Page excerpt below:
Its purpose is to optimize the efficiency with which structure-based hyperlinks may be built and maintained between chemistry-based resources, and is particularly suitable for creating such links 'on the fly' (by use of REST web services).
The advantage of UniChem is that it implements an easily scalable and maintainable system of chemical structure integration within the EBI-Search infrastructure, allowing future new chemistry resources within the EBI to be included with minimal effort. Interestingly, centralised mapping for external resources such as PubChem, ZINC, etc is also straightforward and economical, and provides a wider cross-referencing service. The recent exposure of UniChem externally to EMBL-EBI provides these same mapping benefits to resources outside of EMBL. Recent open access papers listed on the citation page describe further background.
End of Page excerpt.
Information shown below:
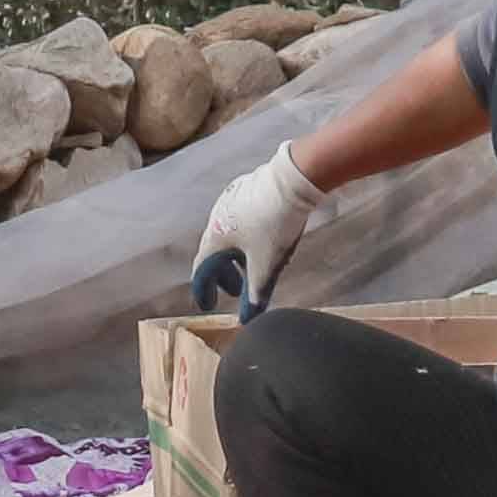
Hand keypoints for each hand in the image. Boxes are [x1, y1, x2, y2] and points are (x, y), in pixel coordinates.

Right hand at [188, 145, 334, 314]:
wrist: (294, 178)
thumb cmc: (275, 222)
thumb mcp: (266, 265)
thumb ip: (256, 293)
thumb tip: (249, 318)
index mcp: (215, 236)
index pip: (202, 269)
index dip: (204, 289)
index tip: (208, 304)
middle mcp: (217, 217)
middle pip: (216, 252)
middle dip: (225, 274)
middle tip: (235, 290)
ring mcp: (232, 200)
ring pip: (231, 235)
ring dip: (238, 256)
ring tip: (252, 268)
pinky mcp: (249, 189)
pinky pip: (242, 220)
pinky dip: (248, 238)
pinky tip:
End of Information shown.
- _Brief A_
Write out the section of the UniChem passage that opens with the words containing "Its purpose is" and closes with "REST web services).".
- _Brief B_
Continue the UniChem passage, starting after its last sentence.
This data is separate from the UniChem passage.

- _Answer section A_
Its purpose is to optimize the efficiency with which structure-based hyperlinks may be built and maintained between chemistry-based resources, and is particularly suitable for creating such links 'on the fly' (by use of REST web services).

- _Answer section B_
Downloading of data from source databases, and the uploading and registration into UniChem is highly automated. Because the configuration and resources of different source databases vary widely, it is necessary to employ a variety of data downloading procedures (such as ftp, web services, oracle calls, etc). The downloading procedures adopted for each source are summarized on the summary page for each source, accessed via the sources page. Since some data is unsuitable for use in UniChem, or may damage the data integrity within the database, a series of rules are automatically applied when loading data. These rules are summarized on the Rules for Loading page.